Wildlife safety: Yellowstone is genuinely wild — grizzly bears and bison are not zoo animals. The minimum safe distance from bison is 25 yards (75 feet); from bears and wolves, 100 yards (300 feet). More people are injured by bison than by bears in Yellowstone each year — they are faster than they appear and completely unpredictable. Carry bear spray when hiking any trail, know how to use it, and hike in groups of three or more.
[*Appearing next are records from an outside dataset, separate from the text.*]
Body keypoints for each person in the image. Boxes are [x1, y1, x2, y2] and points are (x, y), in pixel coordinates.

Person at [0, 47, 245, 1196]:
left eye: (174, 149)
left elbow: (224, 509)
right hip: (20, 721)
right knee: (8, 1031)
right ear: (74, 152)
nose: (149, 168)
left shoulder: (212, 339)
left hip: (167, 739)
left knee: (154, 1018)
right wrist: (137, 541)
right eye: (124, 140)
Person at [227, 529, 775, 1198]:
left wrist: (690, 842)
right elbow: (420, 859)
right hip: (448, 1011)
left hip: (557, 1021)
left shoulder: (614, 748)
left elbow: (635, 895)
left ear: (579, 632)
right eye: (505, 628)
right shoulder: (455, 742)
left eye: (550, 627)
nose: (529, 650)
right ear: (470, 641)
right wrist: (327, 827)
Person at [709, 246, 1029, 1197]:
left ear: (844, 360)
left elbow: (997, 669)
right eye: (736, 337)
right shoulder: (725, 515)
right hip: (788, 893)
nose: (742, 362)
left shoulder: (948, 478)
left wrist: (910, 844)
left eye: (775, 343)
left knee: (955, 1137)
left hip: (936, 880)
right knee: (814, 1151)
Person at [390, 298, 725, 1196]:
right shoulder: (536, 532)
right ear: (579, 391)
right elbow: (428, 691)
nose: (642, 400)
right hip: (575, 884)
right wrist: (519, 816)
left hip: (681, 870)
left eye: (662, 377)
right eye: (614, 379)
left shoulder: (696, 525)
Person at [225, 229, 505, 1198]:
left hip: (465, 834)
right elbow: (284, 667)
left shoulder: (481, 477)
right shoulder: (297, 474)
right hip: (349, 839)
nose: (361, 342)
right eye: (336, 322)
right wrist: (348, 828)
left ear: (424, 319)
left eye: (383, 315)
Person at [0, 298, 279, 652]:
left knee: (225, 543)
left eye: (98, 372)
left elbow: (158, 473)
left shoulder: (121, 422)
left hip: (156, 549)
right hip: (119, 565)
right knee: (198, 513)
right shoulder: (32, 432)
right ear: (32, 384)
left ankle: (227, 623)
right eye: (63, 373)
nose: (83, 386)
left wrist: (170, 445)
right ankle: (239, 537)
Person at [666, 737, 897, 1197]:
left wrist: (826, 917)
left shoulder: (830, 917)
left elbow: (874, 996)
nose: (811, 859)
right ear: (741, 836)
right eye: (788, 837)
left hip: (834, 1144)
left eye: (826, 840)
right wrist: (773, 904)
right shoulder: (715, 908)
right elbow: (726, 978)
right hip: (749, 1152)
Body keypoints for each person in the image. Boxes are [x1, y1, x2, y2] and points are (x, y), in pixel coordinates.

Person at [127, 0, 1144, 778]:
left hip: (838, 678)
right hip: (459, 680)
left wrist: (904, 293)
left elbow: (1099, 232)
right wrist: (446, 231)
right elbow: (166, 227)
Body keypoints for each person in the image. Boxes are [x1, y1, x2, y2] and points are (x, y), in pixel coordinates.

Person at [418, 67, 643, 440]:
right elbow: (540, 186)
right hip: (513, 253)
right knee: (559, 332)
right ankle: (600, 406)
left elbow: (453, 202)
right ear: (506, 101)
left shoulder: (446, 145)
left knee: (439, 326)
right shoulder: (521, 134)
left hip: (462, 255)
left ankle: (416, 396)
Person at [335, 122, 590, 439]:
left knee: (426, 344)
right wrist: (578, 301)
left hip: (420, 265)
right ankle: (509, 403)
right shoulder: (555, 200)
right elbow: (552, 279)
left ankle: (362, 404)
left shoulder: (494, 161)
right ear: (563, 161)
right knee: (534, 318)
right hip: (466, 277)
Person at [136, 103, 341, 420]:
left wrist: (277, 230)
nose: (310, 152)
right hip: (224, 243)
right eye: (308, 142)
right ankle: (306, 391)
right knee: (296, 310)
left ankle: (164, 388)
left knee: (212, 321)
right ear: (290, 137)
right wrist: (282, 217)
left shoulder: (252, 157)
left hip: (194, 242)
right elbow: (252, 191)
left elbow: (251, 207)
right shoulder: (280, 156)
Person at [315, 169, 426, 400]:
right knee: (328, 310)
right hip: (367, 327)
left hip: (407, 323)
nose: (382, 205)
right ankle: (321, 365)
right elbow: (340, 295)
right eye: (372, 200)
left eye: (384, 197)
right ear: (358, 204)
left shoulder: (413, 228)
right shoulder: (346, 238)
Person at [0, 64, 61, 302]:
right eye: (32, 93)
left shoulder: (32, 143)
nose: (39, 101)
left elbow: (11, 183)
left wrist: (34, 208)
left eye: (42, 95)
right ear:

Never approach wildlife for photographs.
Recommendations
Book In-Park Lodges 13 Months Ahead
yellowstonenationalparklodges.com — Old Faithful Inn fills within hours of opening day, set a reminder
Lamar Valley at Dawn and Dusk
Best wildlife viewing hours — bring binoculars, allow 3–4 hrs minimum, wolves and grizzlies most active
25 Yards from Bison, 100 from Bears
Bison injure more visitors than bears annually — they are fast and unpredictable, always maintain distance
Carry Bear Spray When Hiking
Know how to use it before entering the backcountry — available for rent at park visitor centers
September–October for Elk Rut
Bull elk bugling across the valleys — most dramatic wildlife spectacle, thinner crowds than summer
Book in-park lodges 13 months ahead for summer — set a calendar reminder for exactly 13 months before your intended stay and be online at 8am Mountain Time on that day. The Old Faithful Inn and Lake Hotel book within hours. If in-park lodges are full, gateway town accommodation in West Yellowstone or Jackson Hole plus early daily entry allows a complete park experience.